Wybrany fragment -

────

W dni, gdy mam więcej czasu, serwuję danie z makaronem penne lub tagliatelle. Wystarczy ugotować makaron al dente, a potem wymieszać go z sosem z patelni. Dodaję wtedy trochę więcej pesto i wody z gotowania makaronu, żeby było bardziej „saucey”.

W wersji lżejszej sprawdza się sałatka z rukoli i prażonych orzeszków piniowych. Gorący kurczak na świeżych liściach tworzy pyszną kontrastową kompozycję. Córka uwielbia wersję z pieczonymi ziemniaczkami – pokrojone w ćwiartki, z odrobiną rozmarynu.

Najprostsza opcja? Podajcie z garścią świeżej bazylii posypanej na wierzch i kieliszkiem lekkiego białego wina. Czasem najmniejsze dodatki tworzą największe wrażenie!

Przechowywanie i odgrzewanie

Choć rzadko mi się zdarza, żeby coś z tego dania zostało (w moim domu znika błyskawicznie!), czasem specjalnie robię podwójną porcję, żeby mieć gotowy obiad na następny dzień. Oto jak najlepiej przechowywać i odgrzewać kurczaka z pesto:

Przechowywanie: Najlepiej włożyć danie do szczelnego pojemnika i schłodzić jak najszybciej – maksymalnie w ciągu godziny po przygotowaniu. Pesto może trochę ściemnieć, to normalne! W lodówce spokojnie wytrzyma 2 dni. Dłużej nie polecam – pomidorki stracą jędrność, a kurczak zacznie wysychać.

Mrożenie: Tylko w ostateczności! Zamrożone pesto traci aromat, a pomidorki po rozmrożeniu zamieniają się w papkę. Jeśli już musicie mrozić, to tylko same kawałki kurczaka bez sosu. Rozmrażajcie powoli w lodówce.

Odgrzewanie: Tu trzeba delikatności! Najlepsza metoda to:

  1. Wyjmij danie z lodówki na 15 minut przed odgrzewaniem
  2. Podgrzej na patelni na małym ogniu, dodając łyżkę wody lub bulionu
  3. Mieszaj delikatnie, żeby pesto się nie przypaliło

Można też użyć mikrofalówki (moc 600W, około 1,5 minuty), ale uważajcie – kurczak łatwo staje się gumowaty. Ja zawsze przykrywam talerz zwilżonym ręcznikiem papierowym, żeby zachować wilgoć.

Mała uwaga – odgrzane danie nigdy nie smakuje tak świetnie jak świeżo przygotowane. Dlatego jeśli możecie, zjedzcie je od razu! Ale w stresujące dni, gdy nie ma czasu na gotowanie, nawet odgrzany kurczak z pesto potrafi uratować sytuację.

────

Dane źródłowe -

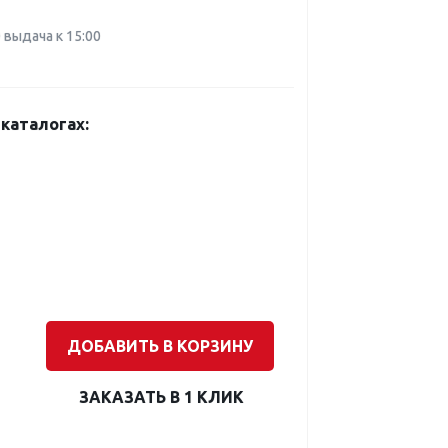
0 выдача к 15:00
каталогах:
ДОБАВИТЬ В КОРЗИНУ
ЗАКАЗАТЬ В 1 КЛИК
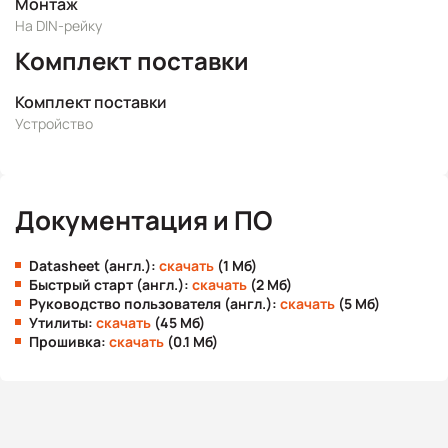
Монтаж
На DIN-рейку
Комплект поставки
Комплект поставки
Устройство
Документация и ПО
Datasheet (англ.):
скачать
(1 Мб)
Быстрый старт (англ.):
скачать
(2 Мб)
Руководство пользователя (англ.):
скачать
(5 Мб)
Утилиты:
скачать
(45 Мб)
Прошивка:
скачать
(0.1 Мб)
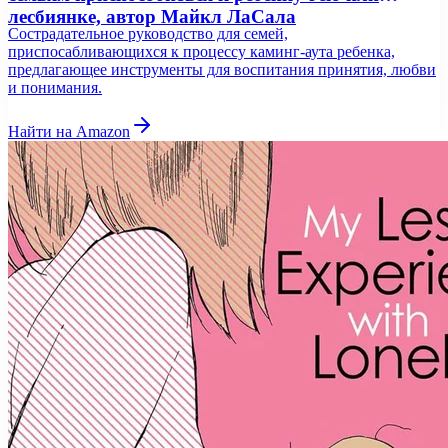
лесбиянке, автор Майкл ЛаСала
Сострадательное руководство для семей,
приспосабливающихся к процессу каминг-аута ребенка,
предлагающее инструменты для воспитания принятия, любви
и понимания.
Найти на Amazon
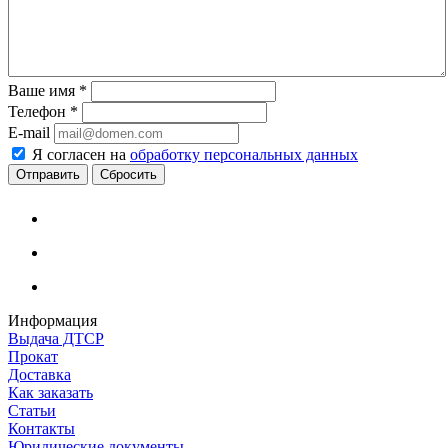
Ваше имя
*
Телефон
*
E-mail
Я согласен на
обработку персональных данных
Сбросить
Информация
Выдача ДТСР
Прокат
Доставка
Как заказать
Статьи
Контакты
Юридические документы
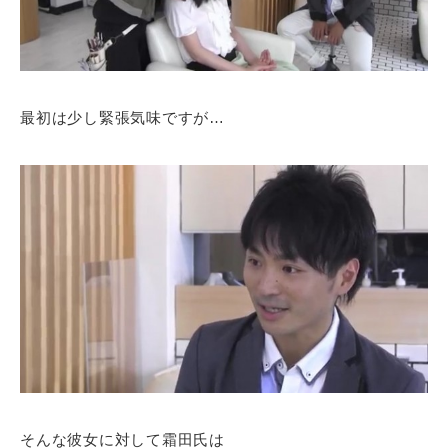
最初は少し緊張気味ですが…
そんな彼女に対して霜田氏は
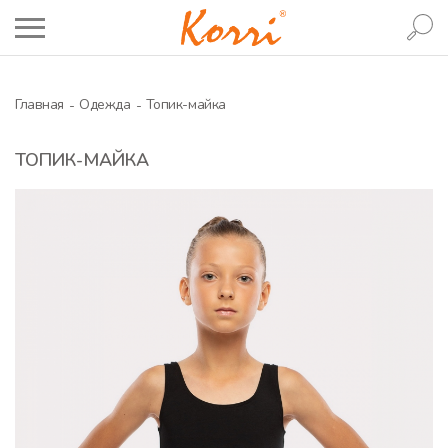
Главная
Одежда
Топик-майка
ТОПИК-МАЙКА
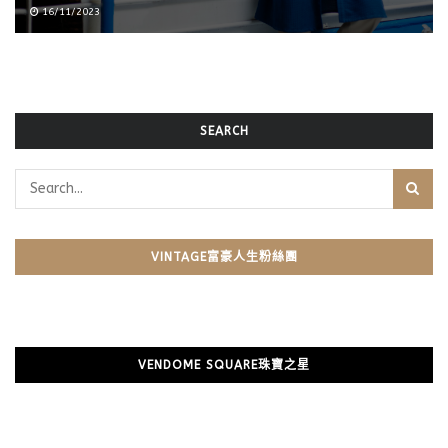
16/11/2023
SEARCH
VINTAGE富豪人生粉絲團
VENDOME SQUARE珠寶之星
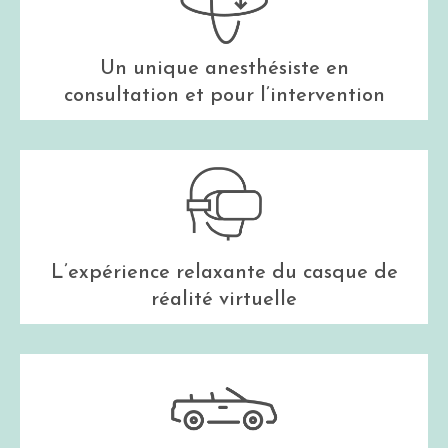
Un unique anesthésiste en
consultation et pour l’intervention
L’expérience relaxante du casque de
réalité virtuelle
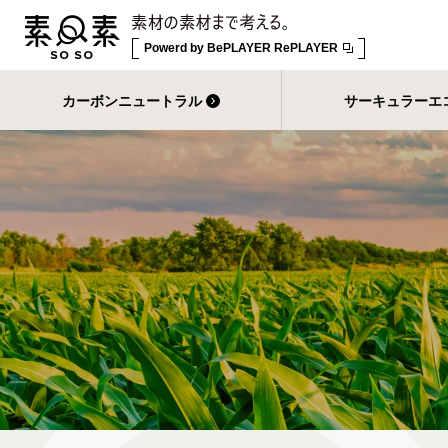
Powerd by
BePLAYER RePLAYER
カーボンニュートラル
サーキュラーエ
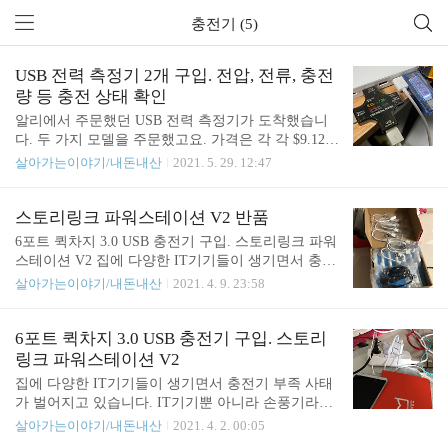
충전기 (5)
USB 전력 측정기 2개 구입. 전압, 전류, 충전
량 등 충전 상태 확인
알리에서 주문했던 USB 전력 측정기가 도착했습니
다. 두 가지 모델을 주문했고요. 가격은 각 각 $9.12,
$2.95입니다. https://ko.aliexpress.com/item/3291146374
살아가는이야기/내돈내산
2021. 5. 29. 12:47
0.html 9.66US $ 15% OFF|USB 3.1 Type C USB 테스
터 DC 디지털 전압계 전류계 전압 전류계 전류계 검
출기 보조베터 Smarter Shopping, Better Living! Aliex
스토리링크 파워스테이션 V2 반품
press.com ko.aliexpress.com https://ko.aliexpress.com/ite
6포트 퀵차지 3.0 USB 충전기 구입. 스토리링크 파워
m/4000037898130.html 2.69US $ 10% OFF|Usb 전류
스테이션 V2 집에 다양한 IT기기들이 생기면서 충전
전압 용량 테스터 볼트 전류 전압 닥터 충전기 용량
기 부족 사태가 벌어지고 있습니다. IT기기뿐 아니라
살아가는이야기/내돈내산
2021. 4. 9. 23:58
테스터 미터 모바일 전 Smarter Shopping, Bett..
손풍기라던지 마사지기라던지 여러 휴대용 기기들의
충전도 USB로 하다 보니 거실이 점점 충전기와 충 ju
nho85.pe.kr 지난번에 구입했던 스토리링크 파워스테
6포트 퀵차지 3.0 USB 충전기 구입. 스토리
이션 V2는 결국 반품 처리했습니다. 일부 포트에서
링크 파워스테이션 V2
충전이 잘 안 되는 증상이 발견되었기 때문입니다. 1
집에 다양한 IT기기들이 생기면서 충전기 부족 사태
번 3번 포트가 충전이 잘 안되었고 유난히 1번이 더
가 벌어지고 있습니다. IT기기뿐 아니라 손풍기라던
심했던 거 같습니다. 1번 포트에 충전을 연결해 두고
지 마사지기라던지 여러 휴대용 기기들의 충전도 US
살아가는이야기/내돈내산
2021. 4. 2. 00:05
자고 일어나면 아침에 기기가 충전이 되어 있는 게
B로 하다 보니 거실이 점점 충전기와 충전 케이블들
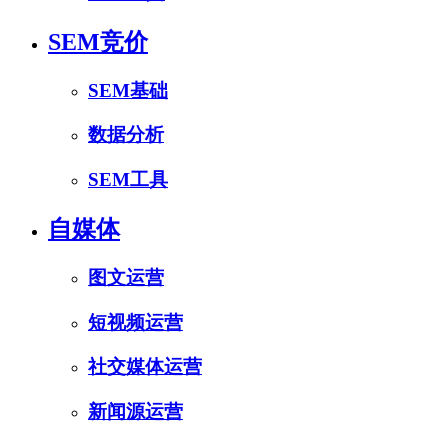
SEM竞价
SEM基础
数据分析
SEM工具
自媒体
图文运营
短视频运营
社交媒体运营
新闻源运营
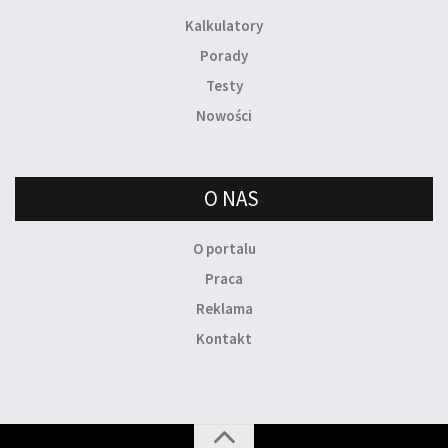
Kalkulatory
Porady
Testy
Nowości
O NAS
O portalu
Praca
Reklama
Kontakt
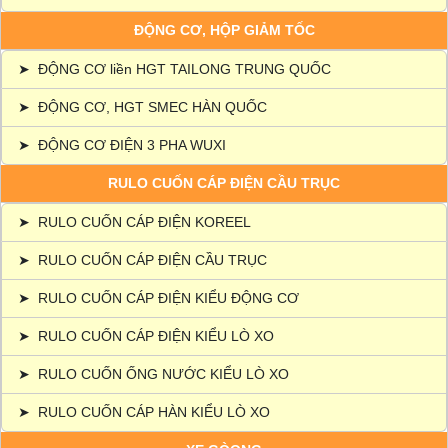
ĐỘNG CƠ, HỘP GIẢM TỐC
➤
ĐỘNG CƠ liền HGT TAILONG TRUNG QUỐC
➤
ĐỘNG CƠ, HGT SMEC HÀN QUỐC
➤
ĐỘNG CƠ ĐIỆN 3 PHA WUXI
RULO CUỐN CÁP ĐIỆN CẦU TRỤC
➤
RULO CUỐN CÁP ĐIỆN KOREEL
➤
RULO CUỐN CÁP ĐIỆN CẦU TRỤC
➤
RULO CUỐN CÁP ĐIỆN KIỂU ĐỘNG CƠ
➤
RULO CUỐN CÁP ĐIỆN KIỂU LÒ XO
➤
RULO CUỐN ỐNG NƯỚC KIỂU LÒ XO
➤
RULO CUỐN CÁP HÀN KIỂU LÒ XO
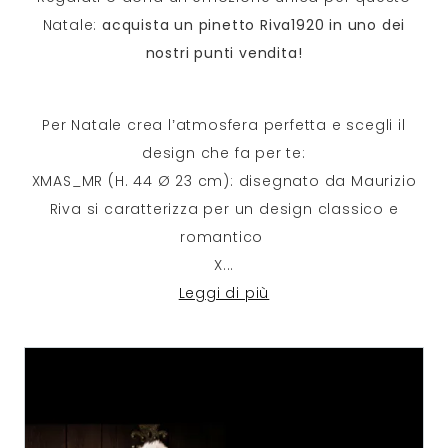
Natale:
acquista un pinetto Riva1920 in uno dei
nostri punti vendita!
Per Natale crea l’atmosfera perfetta e scegli il
design che fa per te:
XMAS_MR (H. 44 Ø 23 cm): disegnato da Maurizio
Riva si caratterizza per un design classico e
romantico
X
...
Leggi di più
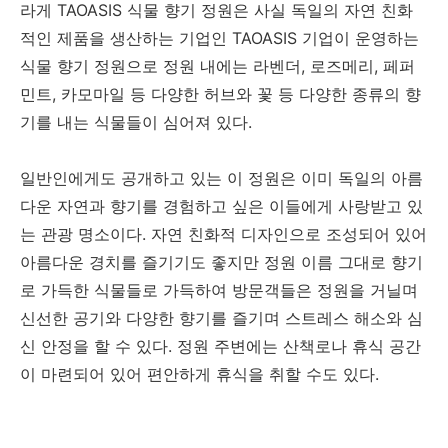
라게 TAOASIS 식물 향기 정원은 사실 독일의 자연 친화
적인 제품을 생산하는 기업인 TAOASIS 기업이 운영하는
식물 향기 정원으로 정원 내에는 라벤더, 로즈메리, 페퍼
민트, 카모마일 등 다양한 허브와 꽃 등 다양한 종류의 향
기를 내는 식물들이 심어져 있다.
일반인에게도 공개하고 있는 이 정원은 이미 독일의 아름
다운 자연과 향기를 경험하고 싶은 이들에게 사랑받고 있
는 관광 명소이다. 자연 친화적 디자인으로 조성되어 있어
아름다운 경치를 즐기기도 좋지만 정원 이름 그대로 향기
로 가득한 식물들로 가득하여 방문객들은 정원을 거닐며
신선한 공기와 다양한 향기를 즐기며 스트레스 해소와 심
신 안정을 할 수 있다. 정원 주변에는 산책로나 휴식 공간
이 마련되어 있어 편안하게 휴식을 취할 수도 있다.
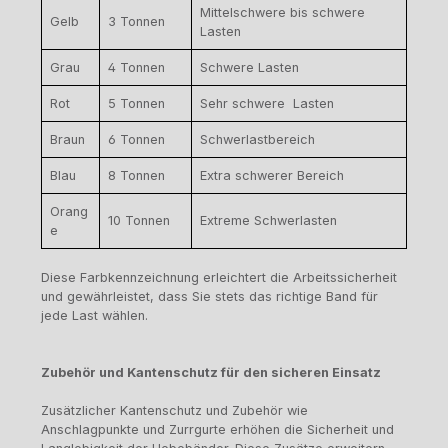
Mittelschwere bis schwere
Gelb
3 Tonnen
Lasten
Grau
4 Tonnen
Schwere Lasten
Rot
5 Tonnen
Sehr schwere Lasten
Braun
6 Tonnen
Schwerlastbereich
Blau
8 Tonnen
Extra schwerer Bereich
Orang
10 Tonnen
Extreme Schwerlasten
e
Diese Farbkennzeichnung erleichtert die Arbeitssicherheit
und gewährleistet, dass Sie stets das richtige Band für
jede Last wählen.
Zubehör und Kantenschutz für den sicheren Einsatz
Zusätzlicher Kantenschutz und Zubehör wie
Anschlagpunkte und Zurrgurte erhöhen die Sicherheit und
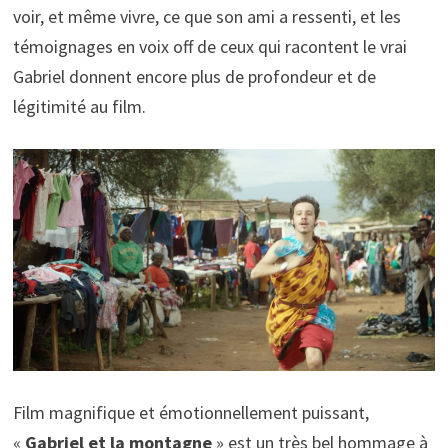
voir, et même vivre, ce que son ami a ressenti, et les
témoignages en voix off de ceux qui racontent le vrai
Gabriel donnent encore plus de profondeur et de
légitimité au film.
Film magnifique et émotionnellement puissant,
«
Gabriel et la montagne
» est un très bel hommage à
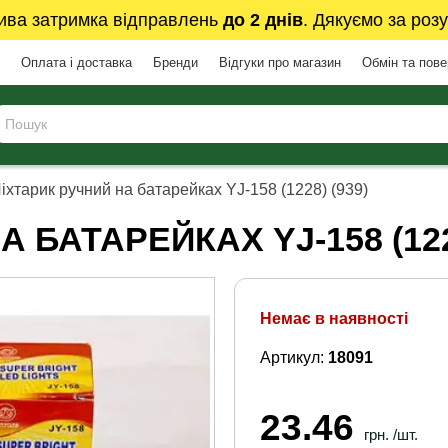
ива затримка відправлень
до 2 днів
. Дякуємо за розу
Оплата і доставка
Бренди
Відгуки про магазин
Обмін та пов
іхтарик ручний на батарейках YJ-158 (1228) (939)
 БАТАРЕЙКАХ YJ-158 (1228
Немає в наявності
Артикул:
18091
23.46
грн. /шт.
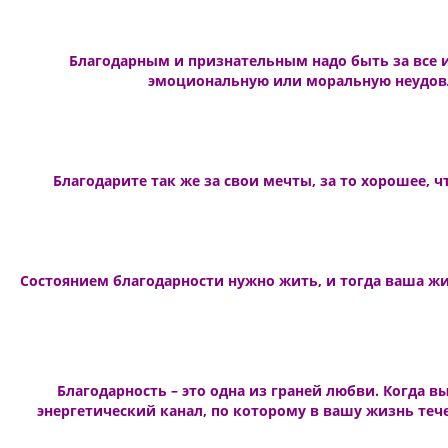
Благодарным и признательным надо быть за все и
эмоциональную или моральную неудовле
Благодарите так же за свои мечты, за то хорошее, 
Состоянием благодарности нужно жить, и тогда ваша жиз
Благодарность – это одна из граней любви. Когда 
энергетический канал, по которому в вашу жизнь тече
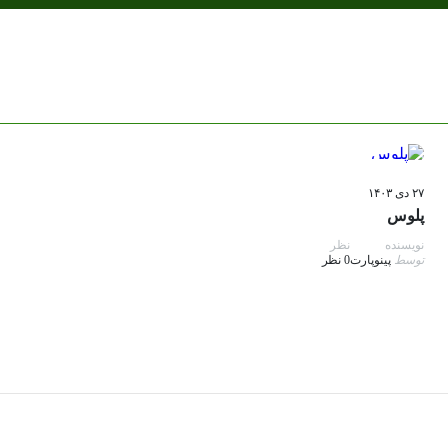
سیستم تعلیق و جلوبندی
۲۷ دی ۱۴۰۳
پلوس
نویسنده
نظر
توسط
پینوپارت
0 نظر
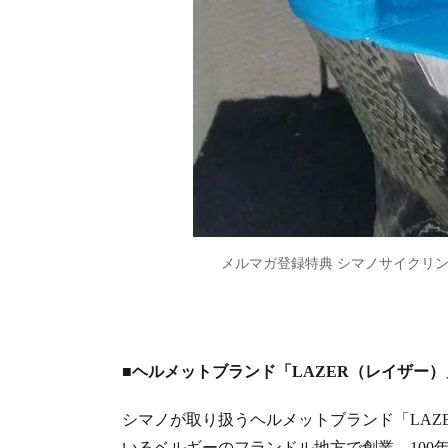
メルマガ登録特典 シマノサイクリ
■ヘルメットブランド「LAZER（レイザー）
シマノが取り扱うヘルメットブランド「LAZ
いるベルギーのフランドル地方で創業、100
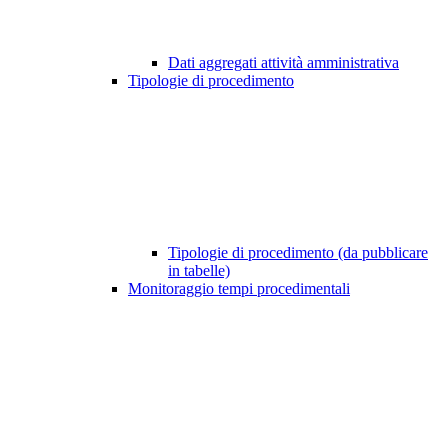
Dati aggregati attività amministrativa
Tipologie di procedimento
Tipologie di procedimento (da pubblicare
in tabelle)
Monitoraggio tempi procedimentali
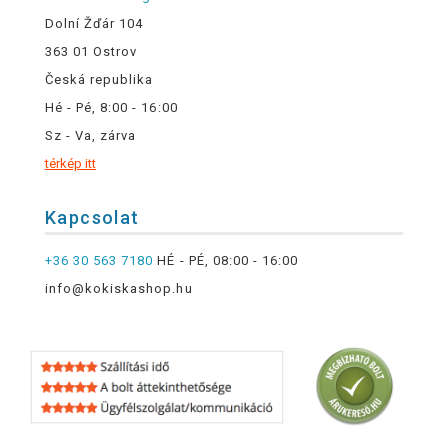
Dolní Žďár 104
363 01 Ostrov
Česká republika
Hé - Pé, 8:00 - 16:00
Sz - Va, zárva
térkép itt
Kapcsolat
+36 30 563 7180
HÉ - PÉ, 08:00 - 16:00
info@kokiskashop.hu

────

Zadanie 1 -
Ile dni według wybranego fragmentu kurczak z pesto wytrzyma w lodówce?
Zadanie 2 -
Wypisz z wpisów wszystkie wiersze, w których pojawia się słowo „TAOASIS”.

Miejsce na odpowiedź 1 -
Dwa dni.

Miejsce na odpowiedź 2 -
라게 TAOASIS 식물 향기 정원은 사실 독일의 자연 친화
적인 제품을 생산하는 기업인 TAOASIS 기업이 운영하는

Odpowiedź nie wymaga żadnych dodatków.